Fome e desigualdade social no século XXI
Enviada em 12/08/2021
Dados de uma pesquisa realizada pela FAO, organização da ONU (Organizações das Nações Unidas) mostram que regiões do mundo desde 1990 adquiriram progressos em questão de pessoas subnutridas. Regiões essas como o Brasil, que saiu do mapa desde 2014. Embora seja uma conquista, o problema da fome e da desigualdade social continua presente, visto que ainda é uma questão muito discutida no território brasileiro. Dessa forma, em razão da falta de debate e de uma lacuna educacional, emerge um problema complicado que precisa ser revertido.

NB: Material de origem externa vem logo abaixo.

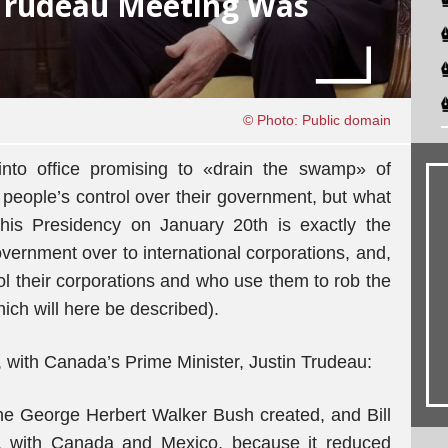
Trudeau Meeting Was
© Photo: Public domain
nto office promising to «drain the swamp» of
 people’s control over their government, but what
his Presidency on January 20th is exactly the
overnment over to international corporations, and,
trol their corporations and who use them to rob the
ich will here be described).
, with Canada’s Prime Minister, Justin Trudeau:
he George Herbert Walker Bush created, and Bill
y, with Canada and Mexico, because it reduced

Primeiramente, é preciso salientar que o silenciamento é uma causa latente no problema. Segundo Foucoult, na sociedade pós-moderna muitos temas são silenciados para que estruturas de poder sejam mantidas. Diante disso verifica-se uma lacuna em torno dos debates sobre a desigualdade e a fome, o que contribui com o aumento da falta de conhecimento do população sobre a questão, tornando sua resolução mais dificultada.
Em segundo plano, outra causa para a configuração do problema é uma base educacional lacuanar. De acordo com o filosofo Kant, se há um problema social, há como base uma lacuna educacional. No que tange à discrepância da fome e da desigualdade social, verifica-se uma forte influência dessa causa, uma vez que a escola não tem cumprido seu papel no sentido de reverter e prevenir o problema, visto que não tem trazido conteúdos que tratam dos assuntos às salas de aula.
Portanto, uma intervenção faz-se necessária. Para isso, é preciso que as escolas em parceria com a prefeitura promovam espaços para rodas de conversa e debates sobre a questão no ambiente escolar, tais eventos podem ocorrer no período extraclasse contando com a presença de professores profissionais da área do combate à desigualdade e pessoas que ja passaram ou passam por dificuldades do tipo. Além disso, esses eventos devem ser abertos à comunidade a fim de que mais pessoas compreeendam a importância do combate a fome e a desigualdade no país e no mundo e se tornem cidadãos atuantes na busca de resoluções. A partir dessas ações, poderá se consolidar um Brasil melhor.